It would be easy to spend a lot of time sitting in conferences talking about power purchase agreements (PPAs) as there seems to be one on every week. But what is everyone talking about, and more importantly, are they talking about the right thing? Looking back at the model that the 21st-century wind PPA is borrowed from, it’s easy to wonder whether that’s the right place to have started with this new market, and also whether some of the implications of drafting this new class of buyer into service have really been carefully considered.

The emergence of the PPA

PPAs came into being in the 1980s and 1990s, when governments wanted to get private capital into the business of investing in power development, particularly in emerging markets that didn’t have indigenous private utilities that could afford to build the generation needed to fuel economic growth. A deal was struck between national energy companies and international private developers: build generation with new private capital, and the government will guarantee to buy the power under a concession contract. That contract – a PPA – was a negotiated arrangement that allocated the risks between the private developer and the government buyer.

In that split, the government took the capital cost risk by guaranteeing a return to the developers. They agreed to always buy the output, so for the investor the market risk was transformed in the PPA to government performance risk. The operating-cost risk was left with the owner or operator, and the fuel risk left with the buyer and its ratepayers. This was done by bifurcating a tariff between a fixed component that covered the cost of the debt raised in project finance markets to build the asset, and a variable component designed to cover operating costs, including fuel.
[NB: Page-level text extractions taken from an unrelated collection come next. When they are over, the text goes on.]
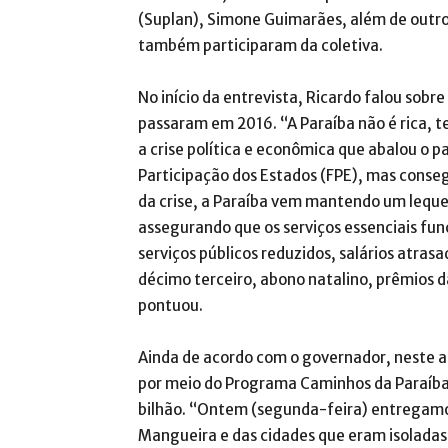
(Suplan), Simone Guimarães, além de outro
também participaram da coletiva.
No início da entrevista, Ricardo falou sobre 
passaram em 2016. “A Paraíba não é rica, 
a crise política e econômica que abalou o 
Participação dos Estados (FPE), mas cons
da crise, a Paraíba vem mantendo um leque
assegurando que os serviços essenciais fun
serviços públicos reduzidos, salários atra
décimo terceiro, abono natalino, prêmios 
pontuou.
Ainda de acordo com o governador, neste a
por meio do Programa Caminhos da Paraíba
bilhão. “Ontem (segunda-feira) entregamo
Mangueira e das cidades que eram isoladas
The trick that the PPA world is trying to conjure is this: how do you get someone to commit to buying power at a fixed price for long enough to get the asset financed, when a buyer can’t tell when the power will be produced, and therefore know what is an appropriate price?
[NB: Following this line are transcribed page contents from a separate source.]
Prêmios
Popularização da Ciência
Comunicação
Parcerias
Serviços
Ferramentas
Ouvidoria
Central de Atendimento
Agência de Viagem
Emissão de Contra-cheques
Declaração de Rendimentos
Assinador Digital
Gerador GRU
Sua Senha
Crucially, the assets, if operated competently, were able to produce power constantly – useable as baseload. So each contract used complex formulations in the tariff to divide the risks in a way that gave a producer enough guaranteed income to service debt, not worry about demand for the product or taking fuel-cost risk and a chance at some modest excess return by being particularly clever at managing operating costs within the allowances in the contract.

Much can be said about whether or not this model really served emerging-market interests well, but it did get a lot of generation built and was a replicable tool that was used around the world to build the 1990s and 2000s generation of thermal energy.

Wind is different

There is no fuel cost to be allocated; in wind, the fuel is free at generation, which is another way of saying that it’s all paid for in advance – it’s in the fixed capital cost. But wind is not useable as baseload power, not without pooling a great deal of it. So instead of an asset whose economics is a mix of fixed and variable costs that can generate at a predictable rate, wind power assets are virtually all fixed cost and no – or rather, little – predictability of supply. So in grafting a fossil- fuel purchase model on to a variable volume world, it would be surprising if the model didn’t need a bit of adaptation.

To add to the complexity, consider the different levels of experience of the counterparties and the highly complex optionality in wind’s variability. Remember the baseload model – if a producer’s cost is known and a reliable buyer can agree a long-term price that can be passed along to ratepayers for 20 years, the margin for producing the power can be set, plus or minus a bit, for a long enough time to get the asset financed.

But with wind, it is difficult to know how much power there is from day to day or hour to hour, or how much the price of electricity is when it’s generated. The trick that the PPA world is trying to conjure is this: how do you get someone to commit to buying power at a fixed price for long enough to get the asset financed, when a buyer can’t tell when the power will be produced, and therefore know what is an appropriate price versus simply buying power as needed in the spot market?

When the government was the buyer, fixed feed-in tariffs passed this uncertainty to taxpayers – who were essentially all the beneficiaries of the renewable energy generated. If businesses are the buyers, their capacity to pass that risk on to their customers is much more limited. So it’s natural that their ability to fix a price for power and absorb the risk of its availability is also limited.

Key questions around the new system of PPAs

Fully drilling into these questions is way beyond the scope of a short article. But PPA participants and policymakers should focus on some key questions as this new system emerges:

  • „„How much can be expected of corporate entities and their stakeholders, as a substitute for governments and their taxing power, in absorbing these risks?
  • „„What scope is there for hedging markets to distribute these risks differently, and how should those hedging markets be encouraged?
  • „„How can the PPA bridge the knowledge gap between wind-savvy power developers and sellers, and the new-entrant corporate buyers, so that the deals they strike are fairly agreed between the informed counterparties?

New long-term buyers are the key to keeping wind development going. With a new class of buyer emerging, there’s a lot to consider as this new market continues to expand.